Marie Donzel
Marie Donzel
20 novembre 2019
Temps de lecture : 3 min

C’est quoi le validisme ?

« Validisme » est l’une des traductions proposées pour le concept d’ « ableism » forgé dans les années 1980 par des universitaires du courant des « disability studies » initié par le sociologue Irving Zola et l’expert des questions d’employabilité Darryl Evans. Ce courant, qui prend modèle sur les « women studies » et les « ethnic studies » en optant pour une approche pluridisciplinaire de l’expérience de certaines populations discriminées, veut rompre avec l’hégémonie de l’approche quasi-exclusivement médicale du handicap. En effet, le handicap est alors vu d’abord comme une malformation ou une dégradation de l’état physique et/ou psychique des personnes, qui appellerait « réparation » (par traitement, équipement, rééducation…) de la personne réputée « invalide » afin que son quotidien de vie se rapproche le plus possible de celui des « valides ».

Cette vision présuppose qu’être « valide » est une position plus valable, plus enviable, voire carrément supérieure. Autrement dit, celui ou celle qui nait sans répondre aux critères de validité est d’emblée perçu·e comme un être incomplet, amoindri et inférieur. Et celui ou celle qui, au cours de l’existence, traverse une épreuve qui le place provisoirement, durablement ou définitivement en situation de handicap, est considéré·e comme étant « moins » que ce qu’il/elle fût. Dans cette perspective, disent les expert·e·s du courant des « disability studies », une hiérarchie s’instaure qui place d’office la personne en situation de handicap dans un devoir de se conformer au maximum à la norme « validiste », au risque d’être exclue et si, pour une raison ou une autre, elle ne parvient pas à « s’adapter » à être mise en cause pour cette exclusion.

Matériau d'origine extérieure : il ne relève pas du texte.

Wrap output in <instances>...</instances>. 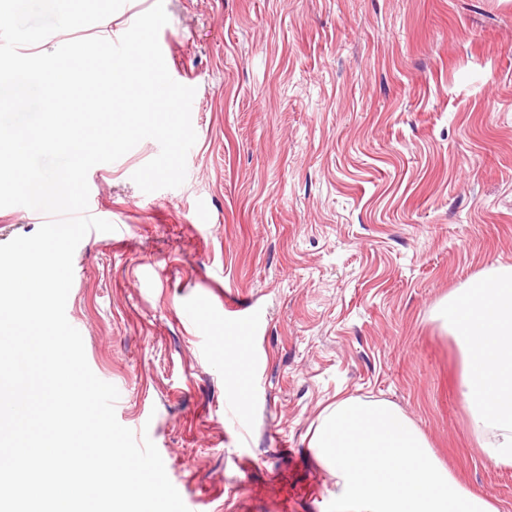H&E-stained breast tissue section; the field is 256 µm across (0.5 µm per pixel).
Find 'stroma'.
I'll use <instances>...</instances> for the list:
<instances>
[{"instance_id": "1", "label": "stroma", "mask_w": 512, "mask_h": 512, "mask_svg": "<svg viewBox=\"0 0 512 512\" xmlns=\"http://www.w3.org/2000/svg\"><path fill=\"white\" fill-rule=\"evenodd\" d=\"M159 44L194 87L175 189L143 193L147 139L88 173L114 234L78 245L66 316L118 421L148 433L189 512H336L309 446L322 410L384 399L469 489L512 512L436 317L512 264V0H164ZM47 37L119 39L148 11ZM261 307L227 418L229 307Z\"/></svg>"}]
</instances>
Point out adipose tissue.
<instances>
[{
    "mask_svg": "<svg viewBox=\"0 0 512 512\" xmlns=\"http://www.w3.org/2000/svg\"><path fill=\"white\" fill-rule=\"evenodd\" d=\"M438 316L461 353L459 392L479 445L495 465L512 468V265L450 292ZM310 446L338 490L339 512H501L466 489L388 401H337Z\"/></svg>",
    "mask_w": 512,
    "mask_h": 512,
    "instance_id": "1",
    "label": "adipose tissue"
}]
</instances>
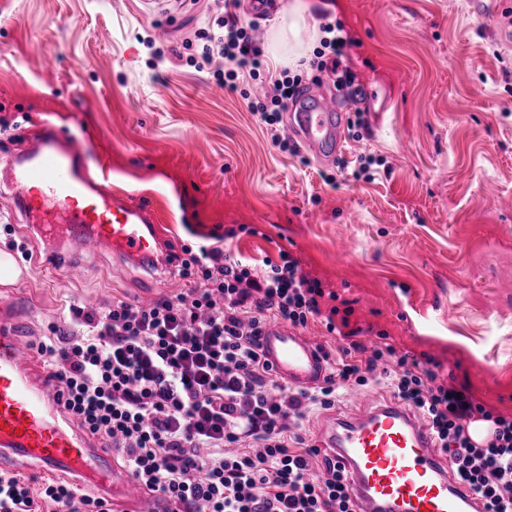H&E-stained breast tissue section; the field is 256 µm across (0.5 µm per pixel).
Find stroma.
Masks as SVG:
<instances>
[{
    "label": "stroma",
    "mask_w": 512,
    "mask_h": 512,
    "mask_svg": "<svg viewBox=\"0 0 512 512\" xmlns=\"http://www.w3.org/2000/svg\"><path fill=\"white\" fill-rule=\"evenodd\" d=\"M270 0L261 38L310 57L322 23L353 44L367 125L346 160L383 159L373 179L278 150L239 95L156 47L194 40L210 0H0V155L43 126L78 143L92 175L153 203L163 249L237 228L225 246L287 251L336 292L367 339L425 354L496 414L512 415V20L503 0ZM335 175L327 183L326 175ZM13 288L36 347L71 306L180 290L108 248L68 271L44 250Z\"/></svg>",
    "instance_id": "obj_1"
}]
</instances>
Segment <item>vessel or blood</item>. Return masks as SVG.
I'll use <instances>...</instances> for the list:
<instances>
[{
  "instance_id": "b4317fda",
  "label": "vessel or blood",
  "mask_w": 512,
  "mask_h": 512,
  "mask_svg": "<svg viewBox=\"0 0 512 512\" xmlns=\"http://www.w3.org/2000/svg\"><path fill=\"white\" fill-rule=\"evenodd\" d=\"M309 94L284 119L297 147L318 162L340 158L347 140L344 101ZM82 152L55 129L42 128L17 152L0 156V179L13 191L12 206L29 224L34 244L54 260L89 246H107L126 259H156L158 215L142 201L112 190L85 171ZM12 296L0 297V457L30 459L75 475L112 497L113 512H172L69 420L53 410L56 384L47 382L33 351L15 333ZM262 350L279 379L295 388L324 381L327 366L317 342L288 323H268ZM322 448L346 478L354 512H475L470 489L448 458L437 455L428 428L397 400L371 399L336 414L324 427Z\"/></svg>"
}]
</instances>
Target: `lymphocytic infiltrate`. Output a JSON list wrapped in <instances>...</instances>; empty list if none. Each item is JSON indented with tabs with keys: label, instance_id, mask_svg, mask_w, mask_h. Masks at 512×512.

Ce qui pose plusieurs problèmes :

1/ La préférence mâtinée de condescendance pour le/la « bon·ne handicapé·e » : celui ou celle qui résilient·e, blindé·e de courage, montrant une humilité sans pareille, manifestant sa gratitude pour ce qu’on fait « pour » lui faciliter la vie (une rampe douce, une place réservée dans les transports, un aménagement de ses conditions de travail) déploie tous les efforts possibles pour rendre sa condition la moins dérangeante possible pour les « valides »… Et s’oublie, voire se nie en tant qu’individu singulier dans ce travail incessant de conformation à la norme ;

2/ La sur-stigmatisation négative de l’handicapé·e qui ne donne pas suffisamment de gages de sa volonté de se conformer la norme validiste : quoi ? Il/elle râle et se plaint (alors qu’on fait plein de choses pour « l’aider »),  n’accepte pas l’emploi en-dessous de ses compétences alors que c’est quand même mieux que rien, exige toujours plus d’attention et de prise en compte de sa situation « particulière » ?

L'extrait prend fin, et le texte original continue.